METHODS: Wild type (WT), Fer null (FerDR/DR), or Fps/Fer double deficient (FpsKR/FerDR) mice were used between 6-10 weeks of age. Colitis was induced by a single intrarectal injection of 0.1 ml TNBS (40 mg/ml in 20% ethanol). Healthy controls were also studied. Animals were killed at 3, 7, 10, or 14 days post-induction of colitis. Macroscopic and microscopic inflammatory scores were quantified and myeloperoxidase activity (MPO) as an indication of neutrophil recruitment was assessed. In vitro neutrophil chemotaxis toward bacterial-derived chemoattractant (fMLP) and leukotriene B4 (LTB4) was performed using the under-agarose chemotaxis assay. The kinetics of superoxide production in WT or Fer DR/DR neutrophils in response to fMLP was performed using cytochrome c reduction assay.

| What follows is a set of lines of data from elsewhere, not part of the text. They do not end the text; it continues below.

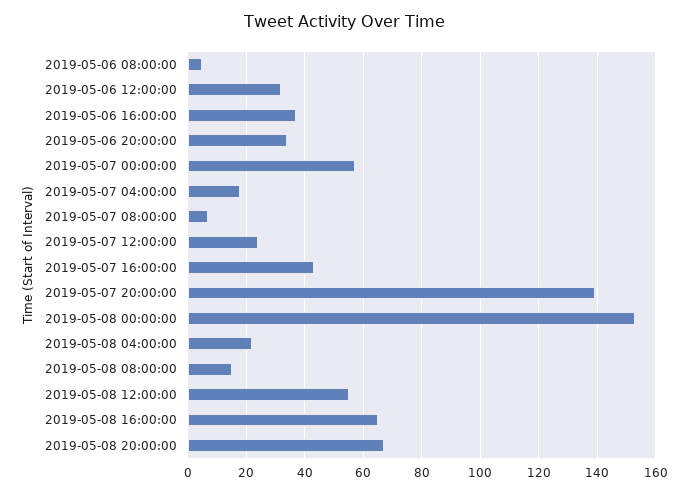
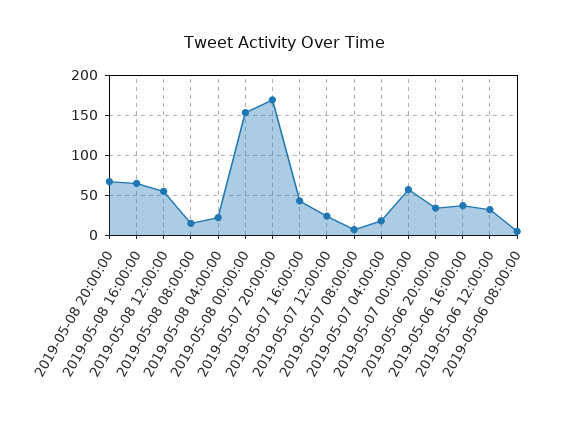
  {
    "2019-05-06 08:00:00": 5,
    "2019-05-06 12:00:00": 30,
    "2019-05-06 16:00:00": 35,
    "2019-05-06 20:00:00": 35,
    "2019-05-07 00:00:00": 55,
    "2019-05-07 04:00:00": 20,
    "2019-05-07 08:00:00": 5,
    "2019-05-07 12:00:00": 25,
    "2019-05-07 16:00:00": 45,
-   "2019-05-07 20:00:00": 140,
+   "2019-05-07 20:00:00": 170,
    "2019-05-08 00:00:00": 155,
    "2019-05-08 04:00:00": 20,
    "2019-05-08 08:00:00": 15,
    "2019-05-08 12:00:00": 55,
    "2019-05-08 16:00:00": 65,
    "2019-05-08 20:00:00": 65
  }

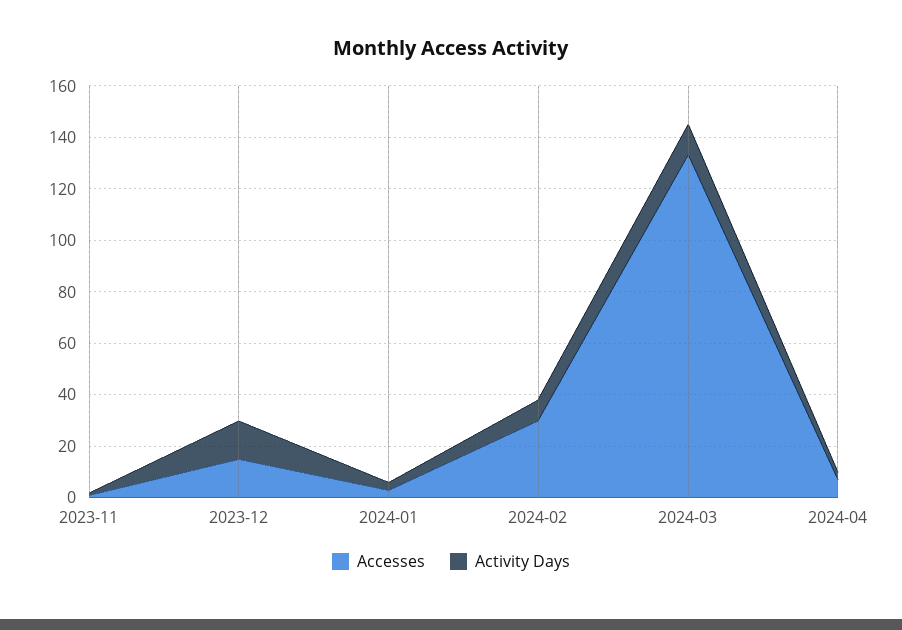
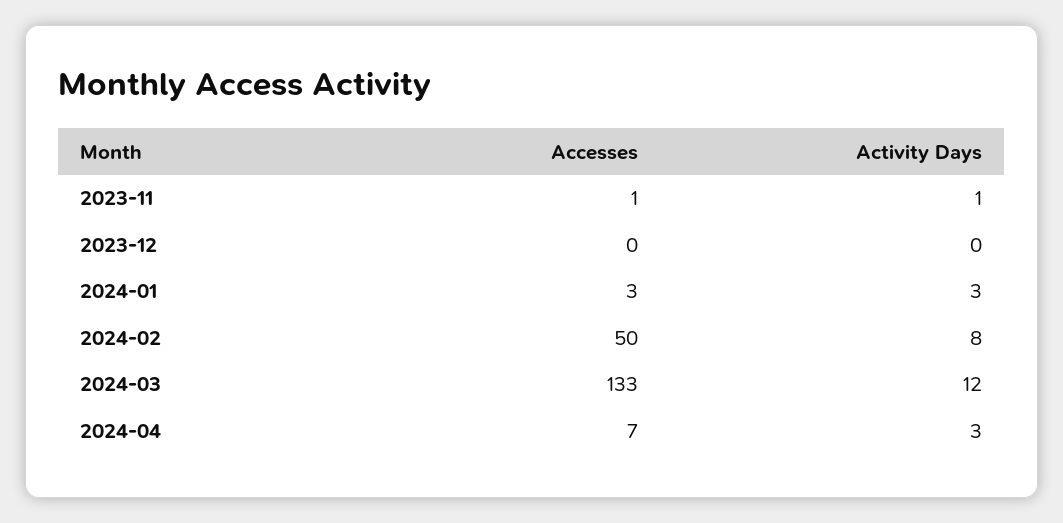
  {
    "Accesses": {
      "2023-11": 1,
-     "2023-12": 15,
+     "2023-12": 0,
      "2024-01": 3,
-     "2024-02": 30,
+     "2024-02": 50,
      "2024-03": 133,
      "2024-04": 7
    },
    "Activity Days": {
      "2023-11": 1,
-     "2023-12": 15,
+     "2023-12": 0,
      "2024-01": 3,
      "2024-02": 8,
      "2024-03": 12,
      "2024-04": 3
    }
  }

RESULTS: In WT mice, TNBS induced a significant increase in the macroscopic inflammatory score at 3 days (6.01±0.84) and 7 days (1.93±1.30) post induction of colitis relative to controls (0.36±0.01), but they had normal macroscopic score level at 10 days. A significant increase in macroscopic score was observed in FerDR/DR and FpsKr/FerDR relative to WT mice (p<0.05) at 3, 7, and 10 days. FerDR/DR mice had normal macroscopic score at 14 days, but the double deficient mice still had a significantly higher macroscopic score (p<0.05) at 14 days. The microscopic score and colonic MPO activity followed the same pattern seen in the macroscopic score of inflammation. A significant increase in Fer DR/DR (102.71±15.14) and FpsKr/FerDR (158.97±33.44) chemotaxis toward fMLP was observed compared to WT (48.87±8.29) neutrophils. The chemotactic response was the same in all groups toward LTB4. Superoxide production in WT neutrophils started 5 minutes after the addition of fMLP, but there was acceleration in the rate of superoxide production in FerDR/DR neutrophils starting immediately after the addition of the stimuli.
CONCLUSION: group IV PTK play a role in a chemically-induced model of colitis through modulating leukocyte recruitment and functions at the site of inflammation.